What to work on: Output the data below only from the line containing "ERCA DE LA GENTE CON NUEVO CENTRO D" up to and including the line containing "compatibilidade inclui macOS, Windows, Linux, as", exact and with the pictures left out.

Extracted material:
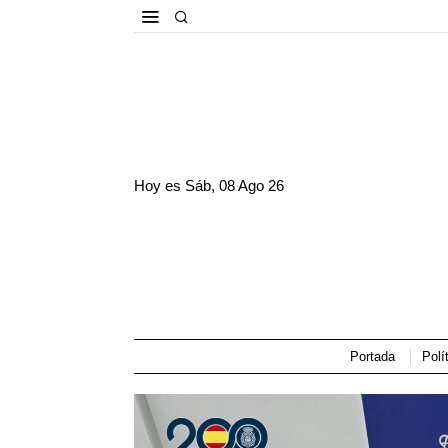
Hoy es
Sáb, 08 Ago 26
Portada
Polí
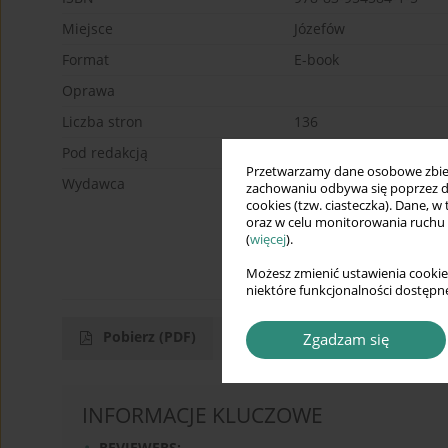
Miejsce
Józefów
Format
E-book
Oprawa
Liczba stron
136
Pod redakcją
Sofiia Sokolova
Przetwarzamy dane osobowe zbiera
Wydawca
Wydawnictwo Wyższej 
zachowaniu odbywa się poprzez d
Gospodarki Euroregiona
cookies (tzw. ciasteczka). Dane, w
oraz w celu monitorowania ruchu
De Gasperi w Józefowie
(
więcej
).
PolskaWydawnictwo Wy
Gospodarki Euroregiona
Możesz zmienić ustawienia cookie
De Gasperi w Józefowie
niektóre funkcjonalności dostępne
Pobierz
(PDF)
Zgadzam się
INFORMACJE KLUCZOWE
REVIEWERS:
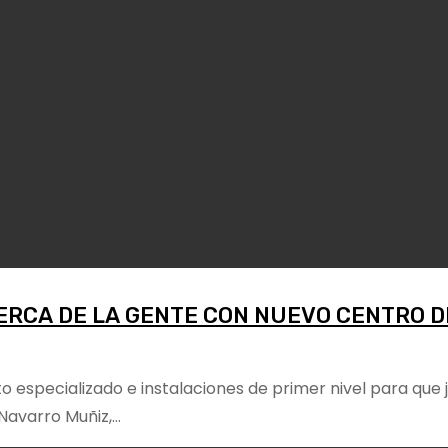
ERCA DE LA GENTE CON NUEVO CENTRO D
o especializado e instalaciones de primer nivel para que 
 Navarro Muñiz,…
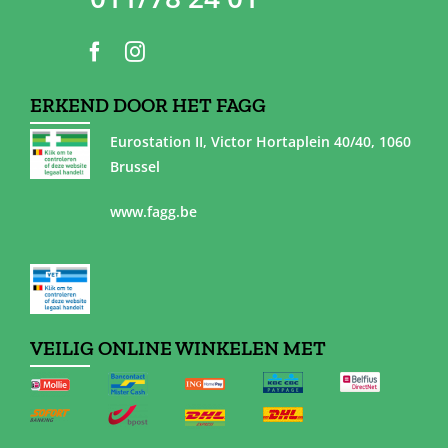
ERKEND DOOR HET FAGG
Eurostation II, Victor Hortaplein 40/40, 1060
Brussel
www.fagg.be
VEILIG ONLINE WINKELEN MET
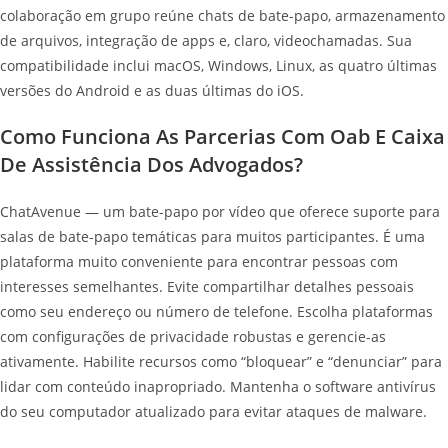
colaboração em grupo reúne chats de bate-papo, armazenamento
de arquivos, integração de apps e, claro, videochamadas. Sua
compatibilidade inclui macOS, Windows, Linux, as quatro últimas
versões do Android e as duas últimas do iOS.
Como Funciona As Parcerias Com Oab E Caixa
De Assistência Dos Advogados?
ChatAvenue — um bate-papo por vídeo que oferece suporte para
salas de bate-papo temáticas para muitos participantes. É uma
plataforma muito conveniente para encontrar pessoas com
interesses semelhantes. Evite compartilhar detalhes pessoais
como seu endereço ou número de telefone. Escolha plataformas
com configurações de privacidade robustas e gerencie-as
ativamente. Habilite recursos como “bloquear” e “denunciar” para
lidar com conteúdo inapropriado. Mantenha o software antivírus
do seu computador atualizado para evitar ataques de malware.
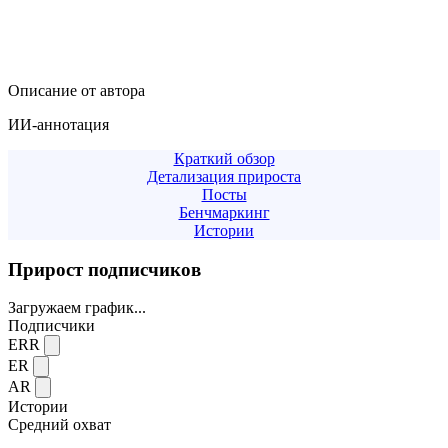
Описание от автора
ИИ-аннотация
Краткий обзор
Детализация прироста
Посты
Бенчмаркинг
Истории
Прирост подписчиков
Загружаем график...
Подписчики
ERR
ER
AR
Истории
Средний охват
---
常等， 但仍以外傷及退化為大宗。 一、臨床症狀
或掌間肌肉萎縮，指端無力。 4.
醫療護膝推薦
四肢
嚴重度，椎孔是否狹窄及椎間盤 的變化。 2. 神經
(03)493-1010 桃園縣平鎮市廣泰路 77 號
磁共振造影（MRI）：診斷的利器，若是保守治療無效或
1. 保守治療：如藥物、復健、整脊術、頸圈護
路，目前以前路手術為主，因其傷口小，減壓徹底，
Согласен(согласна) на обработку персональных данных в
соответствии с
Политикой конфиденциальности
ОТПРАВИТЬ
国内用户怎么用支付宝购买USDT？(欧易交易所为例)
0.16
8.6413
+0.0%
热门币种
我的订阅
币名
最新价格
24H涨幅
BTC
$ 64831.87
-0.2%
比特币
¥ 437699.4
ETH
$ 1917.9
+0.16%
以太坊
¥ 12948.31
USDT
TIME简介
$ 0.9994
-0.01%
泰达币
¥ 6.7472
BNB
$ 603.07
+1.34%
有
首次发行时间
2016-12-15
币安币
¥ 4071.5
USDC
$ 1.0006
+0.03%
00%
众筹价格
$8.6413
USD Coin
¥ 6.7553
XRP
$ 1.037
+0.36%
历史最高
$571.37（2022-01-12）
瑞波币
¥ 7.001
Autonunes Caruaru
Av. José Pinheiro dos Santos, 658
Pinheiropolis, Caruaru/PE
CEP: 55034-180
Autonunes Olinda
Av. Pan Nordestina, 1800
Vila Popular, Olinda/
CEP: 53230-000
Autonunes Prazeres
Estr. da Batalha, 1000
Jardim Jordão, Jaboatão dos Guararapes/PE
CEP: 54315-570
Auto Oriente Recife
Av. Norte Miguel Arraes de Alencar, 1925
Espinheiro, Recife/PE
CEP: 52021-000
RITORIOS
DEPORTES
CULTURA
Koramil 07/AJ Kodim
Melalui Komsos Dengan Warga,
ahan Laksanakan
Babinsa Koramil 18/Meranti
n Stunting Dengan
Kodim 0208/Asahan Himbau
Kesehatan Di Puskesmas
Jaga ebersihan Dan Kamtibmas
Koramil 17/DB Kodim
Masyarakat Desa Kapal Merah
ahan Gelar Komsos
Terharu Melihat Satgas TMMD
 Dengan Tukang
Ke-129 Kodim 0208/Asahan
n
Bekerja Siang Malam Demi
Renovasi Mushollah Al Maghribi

Solved exercise:
ERCA DE LA GENTE CON NUEVO CENTRO D
o especializado e instalaciones de primer nivel para que 
 Navarro Muñiz,…
ERKEND DOOR HET FAGG
Eurostation II, Victor Hortaplein 40/40, 1060
Brussel
www.fagg.be
VEILIG ONLINE WINKELEN MET
colaboração em grupo reúne chats de bate-papo, armazenamento
de arquivos, integração de apps e, claro, videochamadas. Sua
compatibilidade inclui macOS, Windows, Linux, as quatro últimas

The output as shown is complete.